**Task goal**.
Copy all records precisely, apart from the pictures.

**Collected data**.
----
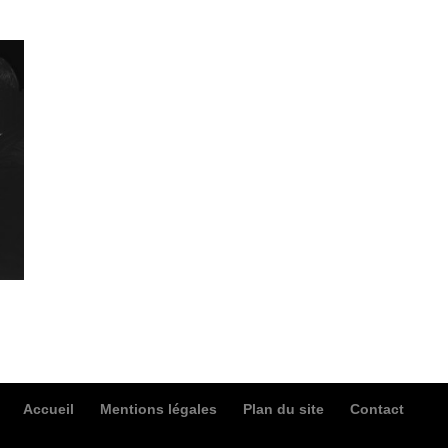
Accueil
Mentions légales
Plan du site
Contact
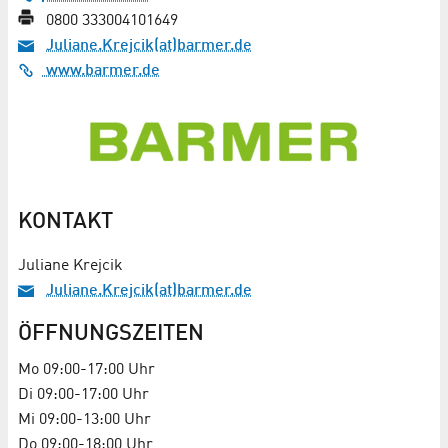
0800 333004101649
Juliane.Krejcik(at)barmer.de
www.barmer.de
KONTAKT
Juliane Krejcik
Juliane.Krejcik(at)barmer.de
ÖFFNUNGSZEITEN
Mo 09:00-17:00 Uhr
Di 09:00-17:00 Uhr
Mi 09:00-13:00 Uhr
Do 09:00-18:00 Uhr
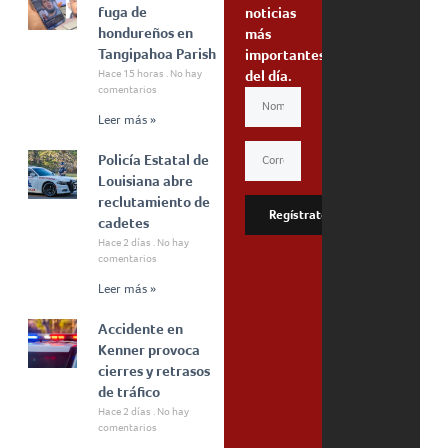
fuga de
noticias
hondureños en
más
Tangipahoa Parish
importantes
Hace 15 horas
No hay
del día.
comentarios
Leer más »
Policía Estatal de
Louisiana abre
reclutamiento de
Regístrate
cadetes
Hace 2 días
No hay
comentarios
Leer más »
Accidente en
Kenner provoca
cierres y retrasos
de tráfico
Hace 2 días
No hay
comentarios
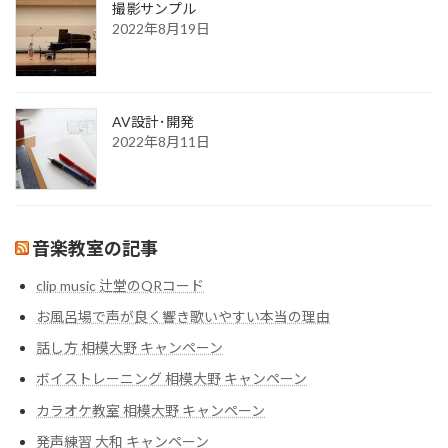
撮影サンプル
2022年8月19日
AV設計･開発
2022年8月11日
音楽教室の記事
clip music 辻堂のQRコード
お風呂場で声が良く響き歌いやすい本当の理由
話し方 相模大野 キャンペーン
ボイストレーニング 相模大野 キャンペーン
カラオケ教室 相模大野 キャンペーン
発声練習 大和 キャンペーン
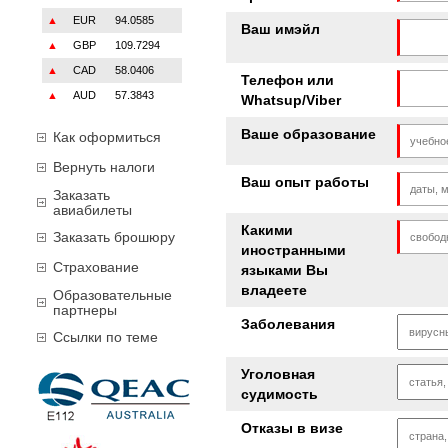
▲
EUR
94.0585
Ваш имэйл
▲
GBP
109.7294
▲
CAD
58.0406
Телефон или
▲
AUD
57.3843
Whatsup/Viber
Ваше образование
Как оформиться
Вернуть налоги
Ваш опыт работы
Заказать
авиабилеты
Какими
Заказать брошюру
иностранными
Страхование
языками Вы
владеете
Образовательные
партнеры
Заболевания
Ссылки по теме
Уголовная
судимость
Отказы в визе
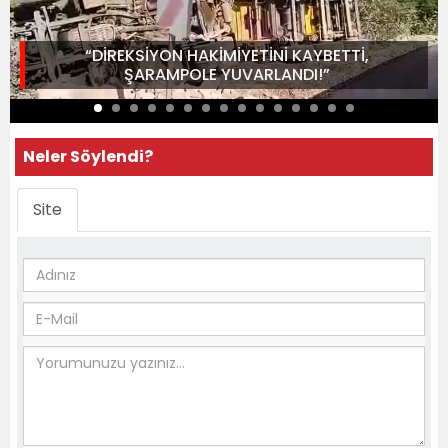
“DİREKSİYON HAKİMİYETİNİ KAYBETTİ,
ŞARAMPOLE YUVARLANDI!”
Neler Söylendi?
Site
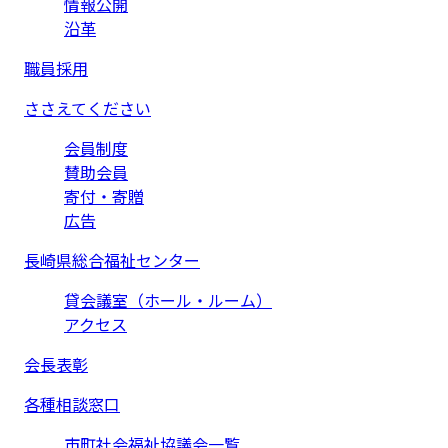
情報公開
沿革
職員採用
ささえてください
会員制度
賛助会員
寄付・寄贈
広告
長崎県総合福祉センター
貸会議室（ホール・ルーム）
アクセス
会長表彰
各種相談窓口
市町社会福祉協議会一覧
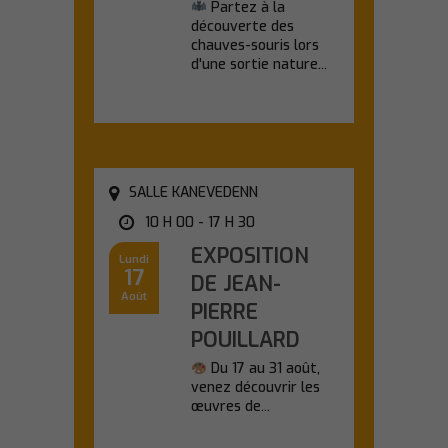
Partez à la
découverte des
chauves-souris lors
d'une sortie nature...
En savoir plus
SALLE KANEVEDENN
10 H 00 - 17 H 30
EXPOSITION
Lundi
17
DE JEAN-
Août
PIERRE
POUILLARD
Du 17 au 31 août,
venez découvrir les
œuvres de...
En savoir plus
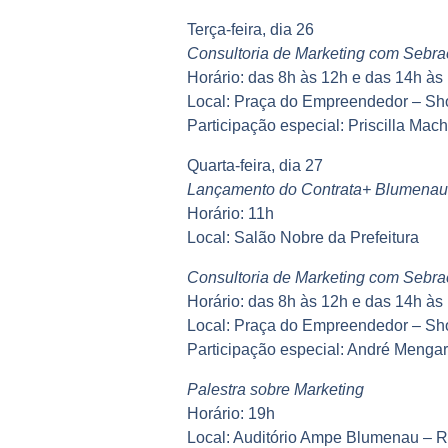
Terça-feira, dia 26
Consultoria de Marketing com Sebra
Horário: das 8h às 12h e das 14h às
Local: Praça do Empreendedor – Sh
Participação especial: Priscilla Ma
Quarta-feira, dia 27
Lançamento do Contrata+ Blumenau
Horário: 11h
Local: Salão Nobre da Prefeitura
Consultoria de Marketing com Sebra
Horário: das 8h às 12h e das 14h às
Local: Praça do Empreendedor – Sh
Participação especial: André Mengar
Palestra sobre Marketing
Horário: 19h
Local: Auditório Ampe Blumenau – 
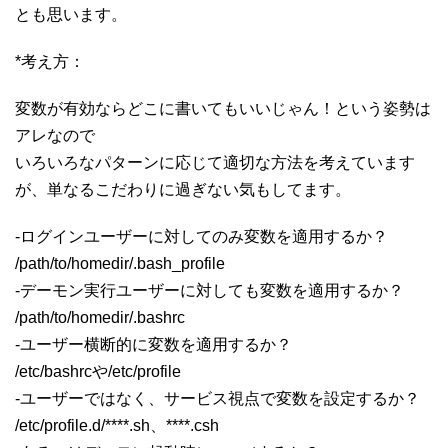
とも思います。
*考え方：
変数が有効ならどこに書いてもいいじゃん！という姿勢は
アレなので
いろいろなパターンに応じて適切な方法を考えています
が、単なるこだわりに過ぎない気もしてます。
-ログインユーザーに対してのみ変数を適用するか？
/path/to/homedir/.bash_profile
-デーモン実行ユーザーに対しても変数を適用するか？
/path/to/homedir/.bashrc
-ユーザー横断的に変数を適用するか？
/etc/bashrcや/etc/profile
-ユーザーではなく、サービス視点で変数を設定するか？
/etc/profile.d/****.sh、****.csh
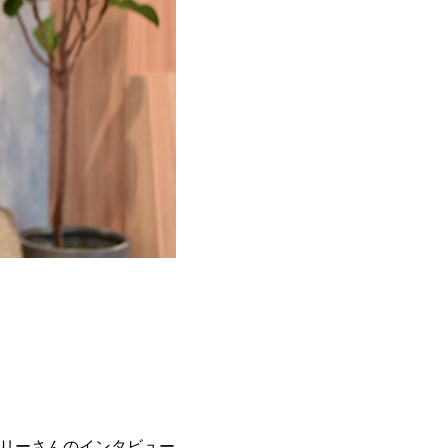
るアリーさんのインタビュー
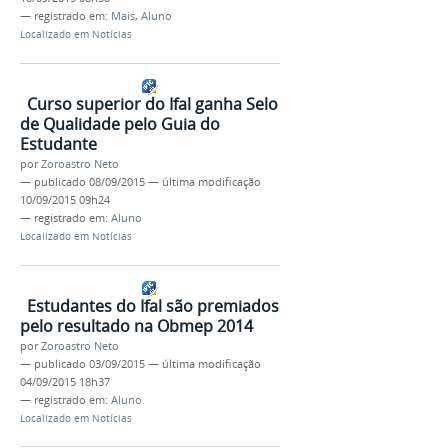
— registrado em:
Mais
,
Aluno
Localizado em
Notícias
Curso superior do Ifal ganha Selo
de Qualidade pelo Guia do
Estudante
por
Zoroastro Neto
—
publicado
08/09/2015
—
última modificação
10/09/2015 09h24
— registrado em:
Aluno
Localizado em
Notícias
Estudantes do Ifal são premiados
pelo resultado na Obmep 2014
por
Zoroastro Neto
—
publicado
03/09/2015
—
última modificação
04/09/2015 18h37
— registrado em:
Aluno
Localizado em
Notícias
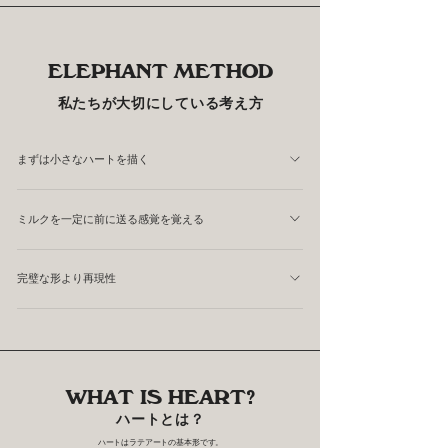
能性があります。
ELEPHANT METHOD
私たちが大切にしている考え方
まずは小さなハートを描く
初心者ほど大きく描こうとする傾向があります。 しかし
ミルクを一定に前に送る感覚を覚える
私たちは、まずほどほどなサイズのハートを描くことをお
すすめしています。 大きく描こうとすると、かさあげの
ハートは置くものではなく、前に前に送るとうまく描けま
量が少なくなってミルクがグシャッと流れて綺麗な形にな
完璧な形より再現性
す。 ミルクの量を一定にキープしながらピッチャーを前
らないことが多くなります。
後左右動かすことは、すべてのラテアートにつながりま
一回だけ綺麗に描くことよりも、毎回同じように描けるこ
す。
とが重要です。 まずは再現性を高めることを目標にしま
しょう。かさあげの量を一定量入れられるように練習する
WHAT IS HEART?
ことからはじめるといいですよ。
ハートとは？
ハートはラテアートの基本形です。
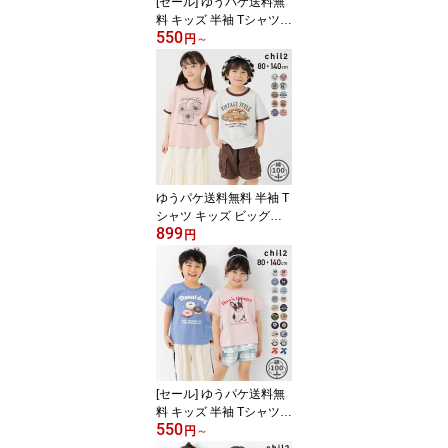
[セール] ゆうパケ送料無
料 キッズ 半袖 Tシャツ
550
ラグラン ビッグシルエッ
円
～
ト ワイド 子供服 ベビー
服 プリント 男の子 女の
子 天竺 トップス イラス
ト chil2 チルツー 夏服 80
90 100 110 120 130 140
cm [M便 1/2]
ゆうパケ送料無料 半袖 T
シャツ キッズ ビッグシ
899
ルエット ワイド リンガ
円
ー 子供服 ベビー服 男の
子 女の子 プリント 天竺
綿100％ トップス イラス
ト 柄バリ 配色 chil2 チル
ツー 夏 80 90 100 110 1
20 130 140cm [M便 1/2]
[セール] ゆうパケ送料無
料 キッズ 半袖 Tシャツ
550
男の子 女の子 子供服 ベ
円
～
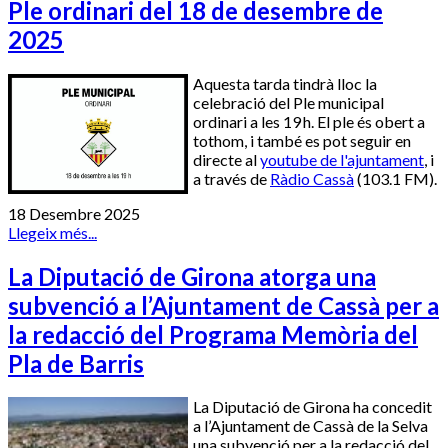
Ple ordinari del 18 de desembre de
2025
Aquesta tarda tindrà lloc la
celebració del Ple municipal
ordinari a les 19 h. El ple és obert a
tothom, i també es pot seguir en
directe al
youtube de l'ajuntament
, i
a través de
Ràdio Cassà
(103.1 FM).
18 Desembre 2025
Llegeix més...
La Diputació de Girona atorga una
subvenció a l’Ajuntament de Cassà per a
la redacció del Programa Memòria del
Pla de Barris
La Diputació de Girona ha concedit
a l’Ajuntament de Cassà de la Selva
una subvenció per a la redacció del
----
**The completed task**.
Accueil
Mentions légales
Plan du site
Contact
0800 333004101649
Juliane.Krejcik(at)barmer.de
www.barmer.de
KONTAKT
Juliane Krejcik
Juliane.Krejcik(at)barmer.de
ÖFFNUNGSZEITEN
Mo 09:00-17:00 Uhr
Di 09:00-17:00 Uhr
Mi 09:00-13:00 Uhr
Do 09:00-18:00 Uhr
fuga de
noticias
hondureños en
más
Tangipahoa Parish
importantes
Hace 15 horas
No hay
del día.
comentarios
Leer más »
Policía Estatal de
Louisiana abre
reclutamiento de
Regístrate
cadetes
Hace 2 días
No hay
comentarios
Leer más »
Accidente en
Kenner provoca
cierres y retrasos
de tráfico
Hace 2 días
No hay
comentarios
撮影サンプル
2022年8月19日
AV設計･開発
2022年8月11日
音楽教室の記事
clip music 辻堂のQRコード
お風呂場で声が良く響き歌いやすい本当の理由
話し方 相模大野 キャンペーン
ボイストレーニング 相模大野 キャンペーン
カラオケ教室 相模大野 キャンペーン
発声練習 大和 キャンペーン
▲
EUR
94.0585
Ваш имэйл
▲
GBP
109.7294
▲
CAD
58.0406
Телефон или
▲
AUD
57.3843
Whatsup/Viber
Ваше образование
Как оформиться
Вернуть налоги
Ваш опыт работы
Заказать
авиабилеты
Какими
Заказать брошюру
иностранными
Страхование
языками Вы
владеете
Образовательные
партнеры
Заболевания
Ссылки по теме
Уголовная
судимость
Отказы в визе
“DİREKSİYON HAKİMİYETİNİ KAYBETTİ,
ŞARAMPOLE YUVARLANDI!”
Neler Söylendi?
Site
情報公開
沿革
職員採用
ささえてください
会員制度
賛助会員
寄付・寄贈
広告
長崎県総合福祉センター
貸会議室（ホール・ルーム）
アクセス
会長表彰
各種相談窓口
市町社会福祉協議会一覧
Partez à la
découverte des
chauves-souris lors
d'une sortie nature...
En savoir plus
SALLE KANEVEDENN
10 H 00 - 17 H 30
EXPOSITION
Lundi
17
DE JEAN-
Août
PIERRE
POUILLARD
Du 17 au 31 août,
venez découvrir les
œuvres de...
En savoir plus
Terça-feira, dia 26
Consultoria de Marketing com Sebra
Horário: das 8h às 12h e das 14h às
Local: Praça do Empreendedor – Sh
Participação especial: Priscilla Ma
Quarta-feira, dia 27
Lançamento do Contrata+ Blumenau
Horário: 11h
Local: Salão Nobre da Prefeitura
Consultoria de Marketing com Sebra
Horário: das 8h às 12h e das 14h às
Local: Praça do Empreendedor – Sh
Participação especial: André Mengar
Palestra sobre Marketing
Horário: 19h
Local: Auditório Ampe Blumenau – 
とも思います。
*考え方：
変数が有効ならどこに書いてもいいじゃん！という姿勢は
アレなので
いろいろなパターンに応じて適切な方法を考えています
が、単なるこだわりに過ぎない気もしてます。
-ログインユーザーに対してのみ変数を適用するか？
/path/to/homedir/.bash_profile
-デーモン実行ユーザーに対しても変数を適用するか？
/path/to/homedir/.bashrc
-ユーザー横断的に変数を適用するか？
/etc/bashrcや/etc/profile
-ユーザーではなく、サービス視点で変数を設定するか？
/etc/profile.d/****.sh、****.csh
るアリーさんのインタビュー
— registrado em:
Mais
,
Aluno
Localizado em
Notícias
Curso superior do Ifal ganha Selo
de Qualidade pelo Guia do
Estudante
por
Zoroastro Neto
—
publicado
08/09/2015
—
última modificação
10/09/2015 09h24
— registrado em:
Aluno
Localizado em
Notícias
Estudantes do Ifal são premiados
pelo resultado na Obmep 2014
por
Zoroastro Neto
—
publicado
03/09/2015
—
última modificação
04/09/2015 18h37
— registrado em:
Aluno
Localizado em
Notícias
能性があります。
ELEPHANT METHOD
私たちが大切にしている考え方
まずは小さなハートを描く
初心者ほど大きく描こうとする傾向があります。 しかし
ミルクを一定に前に送る感覚を覚える
私たちは、まずほどほどなサイズのハートを描くことをお
すすめしています。 大きく描こうとすると、かさあげの
ハートは置くものではなく、前に前に送るとうまく描けま
量が少なくなってミルクがグシャッと流れて綺麗な形にな
完璧な形より再現性
す。 ミルクの量を一定にキープしながらピッチャーを前
らないことが多くなります。
後左右動かすことは、すべてのラテアートにつながりま
一回だけ綺麗に描くことよりも、毎回同じように描けるこ
す。
とが重要です。 まずは再現性を高めることを目標にしま
しょう。かさあげの量を一定量入れられるように練習する
WHAT IS HEART?
ことからはじめるといいですよ。
ハートとは？
ハートはラテアートの基本形です。
[セール] ゆうパケ送料無
料 キッズ 半袖 Tシャツ
550
ラグラン ビッグシルエッ
円
～
ト ワイド 子供服 ベビー
服 プリント 男の子 女の
子 天竺 トップス イラス
ト chil2 チルツー 夏服 80
90 100 110 120 130 140
cm [M便 1/2]
ゆうパケ送料無料 半袖 T
シャツ キッズ ビッグシ
899
ルエット ワイド リンガ
円
ー 子供服 ベビー服 男の
子 女の子 プリント 天竺
綿100％ トップス イラス
ト 柄バリ 配色 chil2 チル
ツー 夏 80 90 100 110 1
20 130 140cm [M便 1/2]
[セール] ゆうパケ送料無
料 キッズ 半袖 Tシャツ
550
男の子 女の子 子供服 ベ
円
～
Ple ordinari del 18 de desembre de
2025
Aquesta tarda tindrà lloc la
celebració del Ple municipal
ordinari a les 19 h. El ple és obert a
tothom, i també es pot seguir en
directe al
youtube de l'ajuntament
, i
a través de
Ràdio Cassà
(103.1 FM).
18 Desembre 2025
Llegeix més...
La Diputació de Girona atorga una
subvenció a l’Ajuntament de Cassà per a
la redacció del Programa Memòria del
Pla de Barris
La Diputació de Girona ha concedit
a l’Ajuntament de Cassà de la Selva
una subvenció per a la redacció del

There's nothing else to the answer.